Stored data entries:
=== Begin Enclosure ===

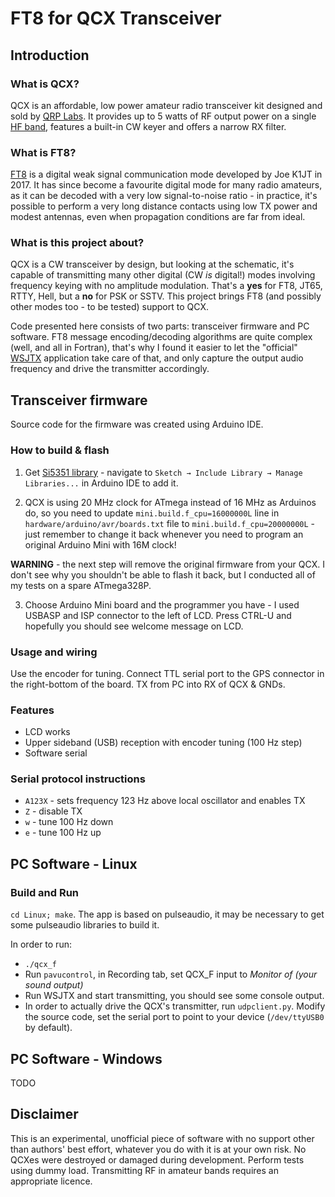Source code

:# FT8 for QCX Transceiver

## Introduction

### What is QCX?

QCX is an affordable, low power amateur radio transceiver kit designed and sold by [QRP Labs](1). It provides up to 5 watts of RF output power on a single [HF band](2), features a built-in CW keyer and offers a narrow RX filter.

### What is FT8?

[FT8](3) is a digital weak signal communication mode developed by Joe K1JT in 2017. It has since become a favourite digital mode for many radio amateurs, as it can be decoded with a very low signal-to-noise ratio - in practice, it's possible to perform a very long distance contacts using low TX power and modest antennas, even when propagation conditions are far from ideal.

### What is this project about?

QCX is a CW transceiver by design, but looking at the schematic, it's capable of transmitting many other digital (CW *is* digital!) modes involving frequency keying with no amplitude modulation. That's a **yes** for FT8, JT65, RTTY, Hell, but a **no** for PSK or SSTV. This project brings FT8 (and possibly other modes too - to be tested) support to QCX.

Code presented here consists of two parts: transceiver firmware and PC software. FT8 message encoding/decoding algorithms are quite complex (well, and all in Fortran), that's why I found it easier to let the "official" [WSJTX](4) application take care of that, and only capture the output audio frequency and drive the transmitter accordingly.

## Transceiver firmware

Source code for the firmware was created using Arduino IDE.

### How to build & flash
1. Get [Si5351 library](6) - navigate to `Sketch → Include Library → Manage Libraries...` in Arduino IDE to add it.

2. QCX is using 20 MHz clock for ATmega instead of 16 MHz as Arduinos do, so you need to update `mini.build.f_cpu=16000000L` line in `hardware/arduino/avr/boards.txt` file to `mini.build.f_cpu=20000000L` - just remember to change it back whenever you need to program an original Arduino Mini with 16M clock!

**WARNING** - the next step will remove the original firmware from your QCX. I don't see why you shouldn't be able to flash it back, but I conducted all of my tests on a spare ATmega328P.

3. Choose Arduino Mini board and the programmer you have - I used USBASP and ISP connector to the left of LCD. Press CTRL-U and hopefully you should see welcome message on LCD.

### Usage and wiring

Use the encoder for tuning. Connect TTL serial port to the GPS connector in the right-bottom of the board. TX from PC into RX of QCX & GNDs.

### Features

* LCD works
* Upper sideband (USB) reception with encoder tuning (100 Hz step)
* Software serial

### Serial protocol instructions
* `A123X` - sets frequency 123 Hz above local oscillator and enables TX
* `Z` - disable TX
* `w` - tune 100 Hz down
* `e` - tune 100 Hz up

## PC Software - Linux

### Build and Run

`cd Linux; make`. The app is based on pulseaudio, it may be necessary to get some pulseaudio libraries to build it.

In order to run:
* `./qcx_f`
* Run `pavucontrol`, in Recording tab, set QCX_F input to _Monitor of (your sound output)_
* Run WSJTX and start transmitting, you should see some console output.
* In order to actually drive the QCX's transmitter, run `udpclient.py`. Modify the source code, set the serial port to point to your device (`/dev/ttyUSB0` by default).

## PC Software - Windows

TODO

## Disclaimer

This is an experimental, unofficial piece of software with no support other than authors' best effort, whatever you do with it is at your own risk. No QCXes were destroyed or damaged during development. Perform tests using dummy load. Transmitting RF in amateur bands requires an appropriate licence.

[1]: https://qrp-labs.com/qcx.html
[2]: https://en.wikipedia.org/wiki/High_frequency
[3]: https://en.wikipedia.org/wiki/WSJT_(amateur_radio_software)#FT8
[4]: https://physics.princeton.edu/pulsar/k1jt/wsjtx.html
[5]: http://qrp-labs.com/images/qcx/assembly_A4.pdf
[6]: https://github.com/etherkit/Si5351Arduino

=== End Enclosure ===

Work item:
Give back, word for word, the lines of the records that run from the one holding "[1]: https://qrp-labs.com/qcx.html" to the very last.

Answer space:
[1]: https://qrp-labs.com/qcx.html
[2]: https://en.wikipedia.org/wiki/High_frequency
[3]: https://en.wikipedia.org/wiki/WSJT_(amateur_radio_software)#FT8
[4]: https://physics.princeton.edu/pulsar/k1jt/wsjtx.html
[5]: http://qrp-labs.com/images/qcx/assembly_A4.pdf
[6]: https://github.com/etherkit/Si5351Arduino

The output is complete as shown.